Could you write the next part of the forum thread about finding a snow plow for a half-ton Ford F-150, picking up right after its final sentence?

EXCERPTED TEXT:
#####
# New member seeking some insight!!!



## Mountaindew117 (Nov 18, 2020)

Hello everyone and thanks for taking a look at my thread.

This is my second year in business. I mostly do residential mowing with some tree service, leaf clean up, and some light to medium hardscaping. I have been approached by several of my clients I mow for wanting snow removal service this coming winter season. My question to you guys that have been in the game for some time about where to even being looking for a plow for my truck.

2018 Ford F-150, Crewcab, 4x4, 5.5' bed, FGAWR 1565 KG (3450 LBS), 3.5l ecoboost V6, 1/2 ton. 

I have seen several brands out there claiming to have plows for 1/2 ton trucks but when you do their product selector tools or trying to talk to them about a plow they say they do not have a system that will work for 1/2 ton trucks or will refuse to continue to talk to me about other options about a plow for my truck. 

My question to you guys is what's your recommended systems that would work with my truck? I find it quite odd that my truck's current setup (motor, trans, & drive) can handle pulling 13,000 lbs around all day long but according to the Boss snow plow rep I talked to, the truck itself is completely incapable of plowing any amount of snow fall with a 3.5l eco v6 engine under the hood. It has to be a 5.0 V8 with snow plow prep kit installed or nothing.
#####
RECORDED INFORMATION:
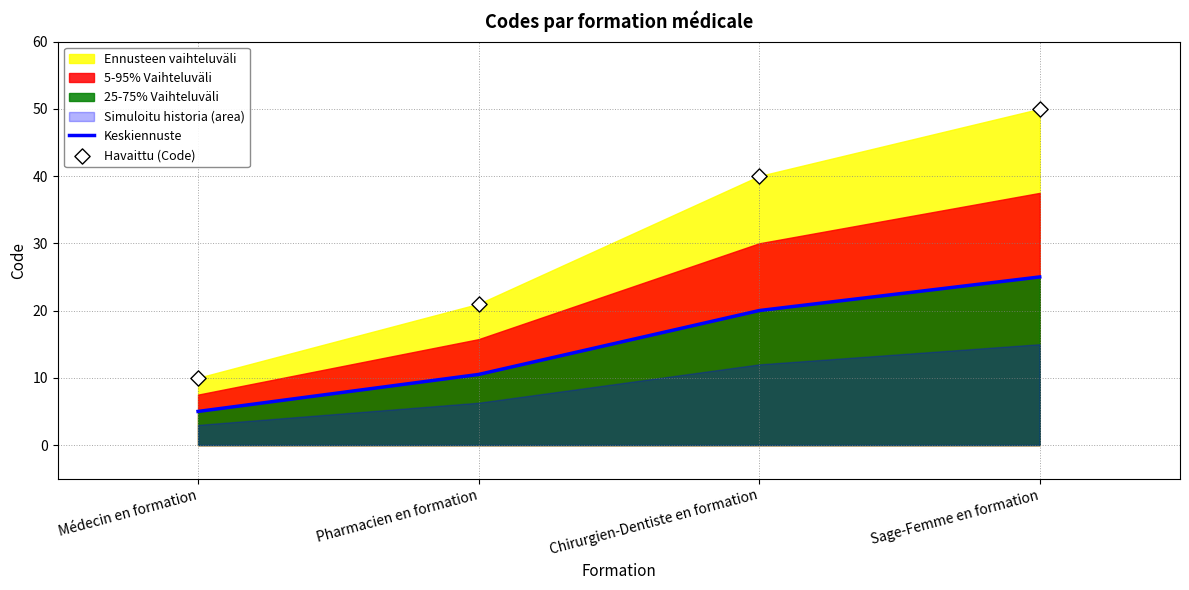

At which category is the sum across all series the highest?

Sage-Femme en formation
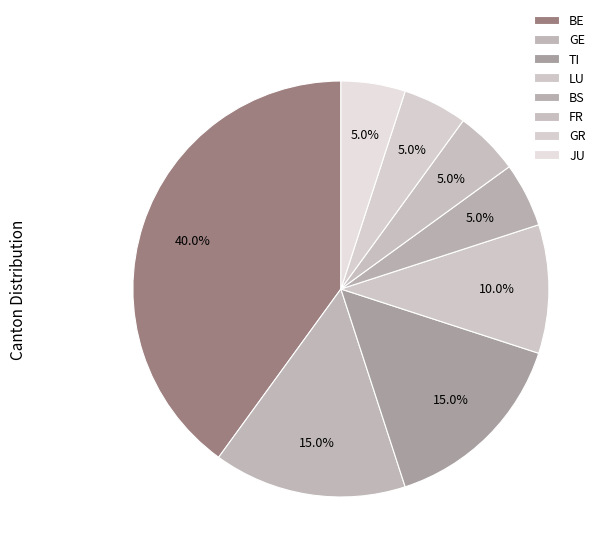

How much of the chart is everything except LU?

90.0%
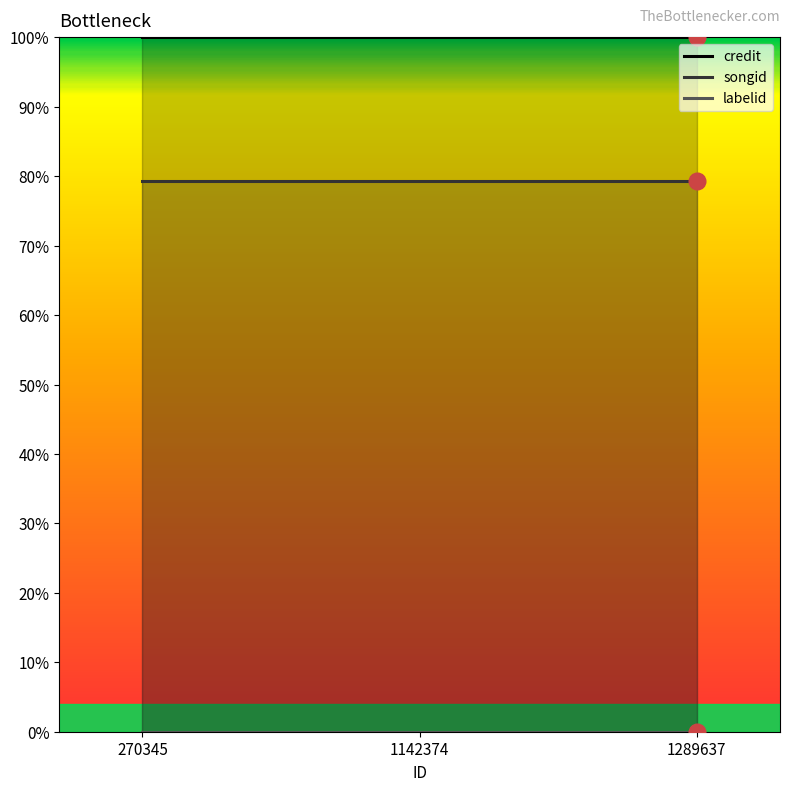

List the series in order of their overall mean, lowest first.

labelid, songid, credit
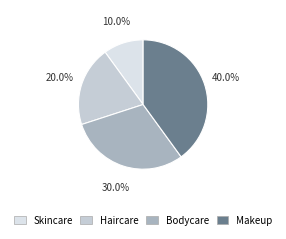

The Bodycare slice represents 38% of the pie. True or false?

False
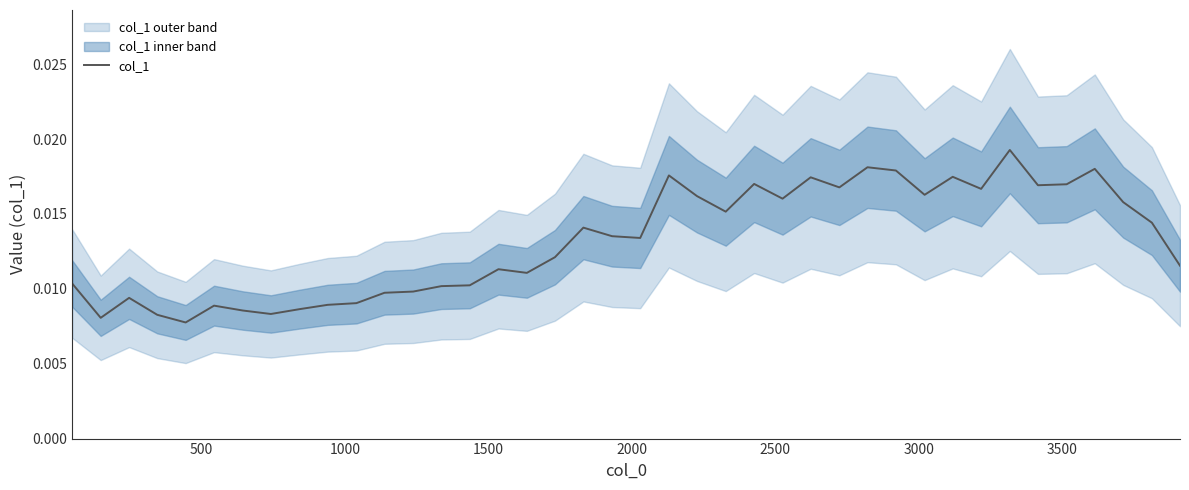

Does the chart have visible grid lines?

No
#####
WRITTEN REPLY:
I have seen several half ton f150's in my area that are ecos running the boss htx half ton plow and figured I would go with them but yeah my truck is completely incapable of pushing any amount of snow and there for they wouldn't recommend selling me any of their systems and actually hung up on me after their recommendation of not selling one to me at all. Not very good service Boss!!!

I know my last ditch option would be to go with a front 2" receiver hitch plow system for snow removal this season. I know its probably not the best option but was wondering your guys recommendations on this system for right now?

I'm looking at purchasing a new F250 in the next few years and I won't have this problem anymore but right now a new truck is not in the cards for this season or for the next few seasons and I have to use what I got. I mow 30 residential clients this season and all of them are wanting me to plow for them this year and I kinda don't want to loose out on the business to other rival companies in the area.

Let me know your guys thoughts and suggestions. All will be greatly accepted weather their negatives and or positives. Just running outta time to get a system ordered and put together.

Thanks everyone


----------



## Hydromaster (Jun 11, 2018)

Do you know that plow snow and towing a trailer are to different animals, right?

the plow is putting your truck over its safe weight ratings . 
Having said that There are polw /mounts,that will mount to your truck and people do plow with F150’s . 

For the negatives, it’s mid November and you’re just starting snow work?
this should’ve been something that was started the end of August beginning of September at the latest.

Can it be done yes I recommend a three-quarter ton but hey run what you got... but your truck is gonna be worth less when you go to trade it in on that 2500 in two years


----------



## Mountaindew117 (Nov 18, 2020)

Ok you completely misunderstood what I was implying, yes I know plowing and pulling are two completely different animals, I'm not an idiot by any means. You missed the point that I was trying to make. Boss plows told me on the phone that my truck is completely incapable of plowing any amount of snow fall period.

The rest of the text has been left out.